According to UW professor of surgery David Mahvi, Wilson was the leader in the field of gene therapy.

“He was a very well-thought of guy,” Mahvi said. “This was not just some guy off of the street.”

Mahvi added the UPenn program for gene therapy was one of the best in the country.

“This was absolute cutting-edge technology by people who were the best in the field,” Mahvi said. “It’s one of those things that probably made sense.”

According to Penn Medicine, Gelsinger went to researchers at the Institute for Human Gene Therapy for treatment of ornithine transcarbamylase deficiency, a disease affecting detoxification of ammonia from the liver.

Gene therapists were aiming to replace the enzyme responsible for detoxifying ammonia, according to Mahvi. He added researchers can use the treatment to treat “tumors and someway make a tumor foreign to the body.”

“You’re basically taking genes that aren’t native to the cell and you’re trying to get the cell to express that gene,” Mahvi said.

Both UW professor emeritus Waclaw Szybalski and Mahvi said incidents like the Gelsinger case at UPenn have never happened at UW.

According to Mahvi, the government shut down all gene therapy centers around the country after the incident.

Mahvi said the UPenn case has had a huge impact on the field of gene therapy and it has taken about three years for the field to recuperate from the immediate governmental interference that resulted when the Pennsylvania incident was reported to the U.S. Food and Drug Administration.

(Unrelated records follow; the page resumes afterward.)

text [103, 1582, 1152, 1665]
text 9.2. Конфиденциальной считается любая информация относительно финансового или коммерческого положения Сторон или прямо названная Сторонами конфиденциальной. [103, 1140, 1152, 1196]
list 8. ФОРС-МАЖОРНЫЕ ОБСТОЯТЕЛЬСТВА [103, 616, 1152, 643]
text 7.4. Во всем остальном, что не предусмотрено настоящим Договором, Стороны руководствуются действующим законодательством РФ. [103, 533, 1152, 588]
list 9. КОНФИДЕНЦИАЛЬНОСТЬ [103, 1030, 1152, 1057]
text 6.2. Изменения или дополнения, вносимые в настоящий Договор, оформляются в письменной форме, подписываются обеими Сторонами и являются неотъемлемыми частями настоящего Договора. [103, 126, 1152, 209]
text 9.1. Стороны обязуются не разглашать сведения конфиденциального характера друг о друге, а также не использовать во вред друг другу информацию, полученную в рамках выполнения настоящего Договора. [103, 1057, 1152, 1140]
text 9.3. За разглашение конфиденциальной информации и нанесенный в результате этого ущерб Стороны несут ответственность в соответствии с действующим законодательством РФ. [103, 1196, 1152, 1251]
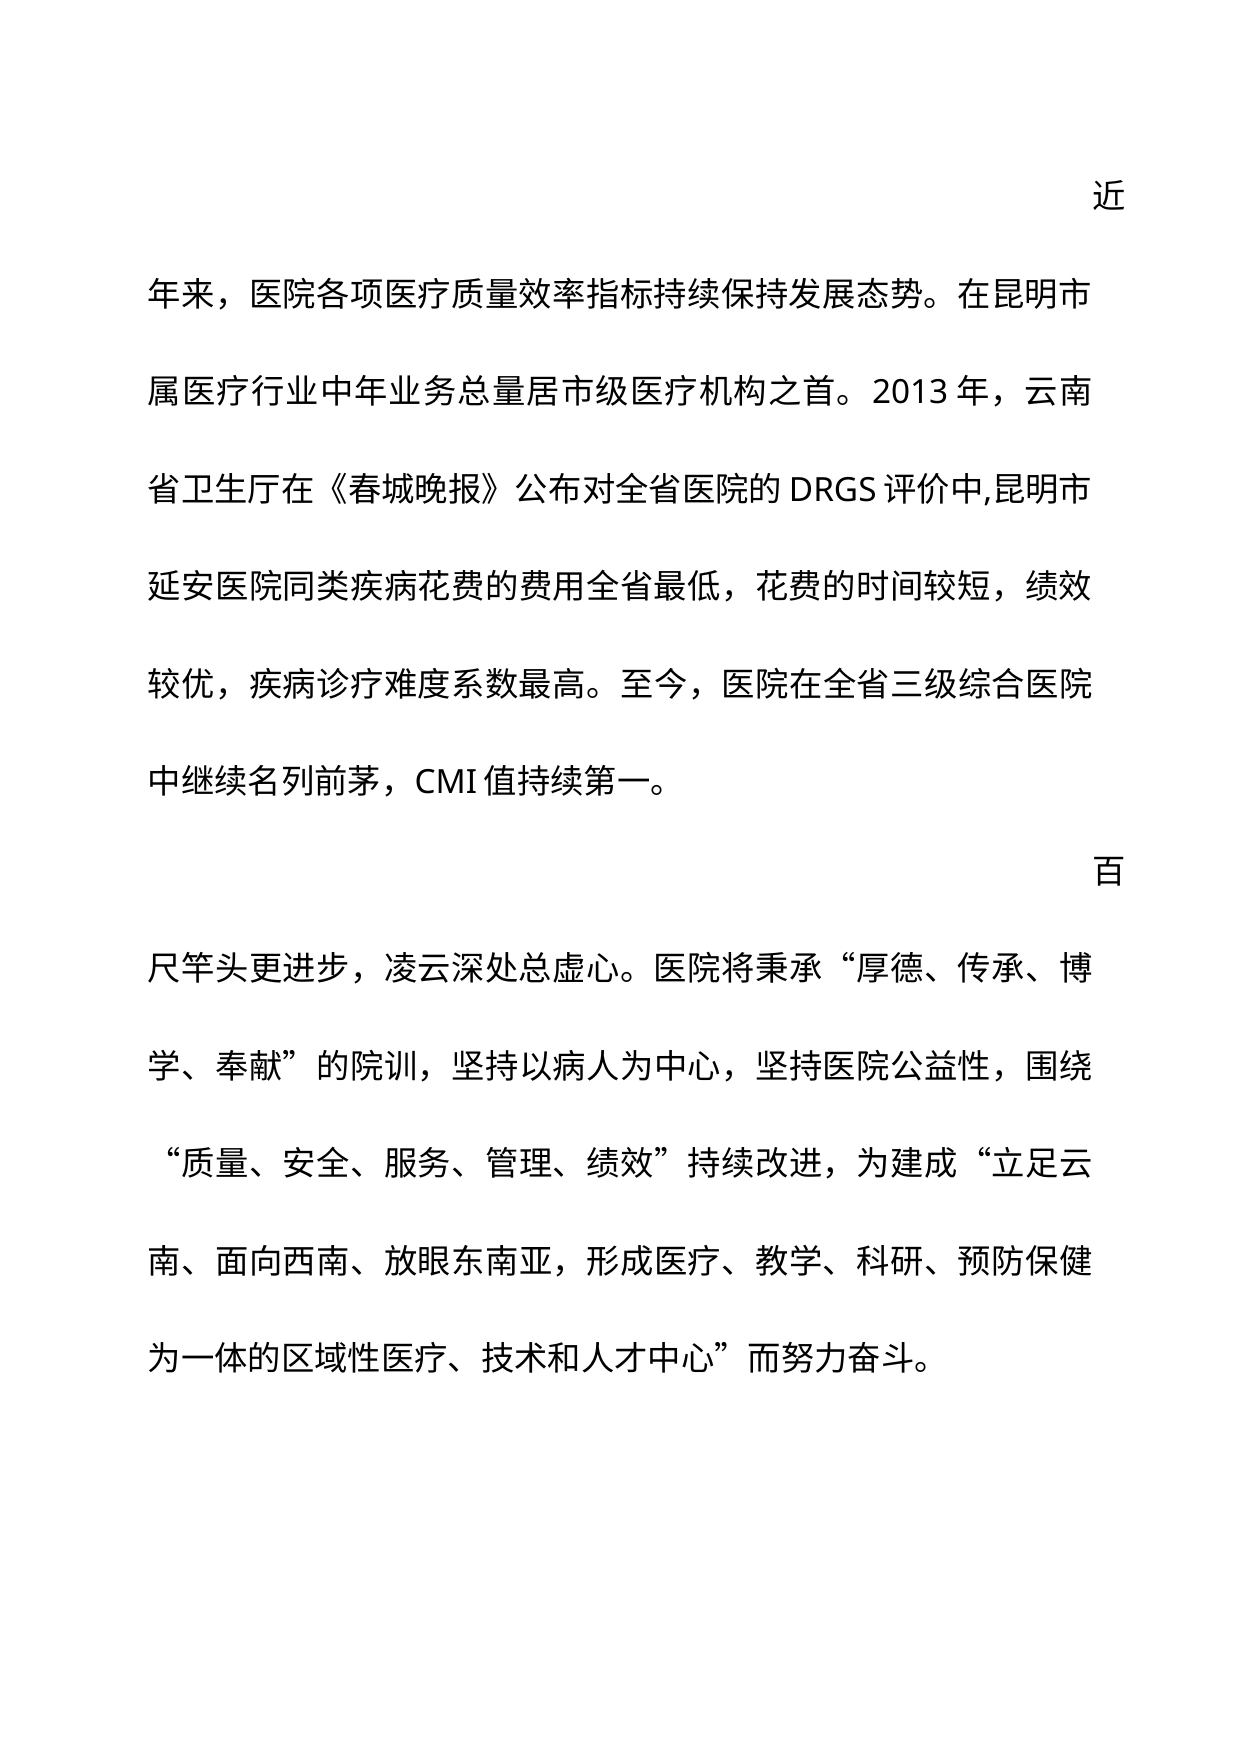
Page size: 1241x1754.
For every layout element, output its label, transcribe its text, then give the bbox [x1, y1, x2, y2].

text 百尺竿头更进步，凌云深处总虚心。医院将秉承“厚德、传承、博学、奉献”的院训，坚持以病人为中心，坚持医院公益性，围绕“质量、安全、服务、管理、绩效”持续改进，为建成“立足云南、面向西南、放眼东南亚，形成医疗、教学、科研、预防保健为一体的区域性医疗、技术和人才中心”而努力奋斗。 [148, 836, 1092, 1389]
text 近年来，医院各项医疗质量效率指标持续保持发展态势。在昆明市属医疗行业中年业务总量居市级医疗机构之首。2013年，云南省卫生厅在《春城晚报》公布对全省医院的DRGS评价中,昆明市延安医院同类疾病花费的费用全省最低，花费的时间较短，绩效较优，疾病诊疗难度系数最高。至今，医院在全省三级综合医院中继续名列前茅，CMI值持续第一。 [148, 162, 1092, 812]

“For a while [bureaucrats] were very worried about approving new gene therapy trials,” Mahvi said. “They also put in a bunch more regulatory things [and] more hoops to jump through.”

This change resulting from the court decision was signaled in a statement issued by UPenn Feb. 9.

“Over the last five years Penn has established what is now a national model for the conduct of research, including the mandatory training of investigators and staff coupled with a comprehensive internal monitoring program for research involving volunteers,” the statement said.

Still, 83-year-old Szybalski said Wilson was very ambitious and there are always certain risks implementing new treatments. However, Szybalski said he has been a part of many of types of revolutionary treatments.

“My God, if I [didn’t] have new hips [and] everything, I wouldn’t be able to walk,” Szybalski said. “You will find that out when you reach my age, what a great help it is.”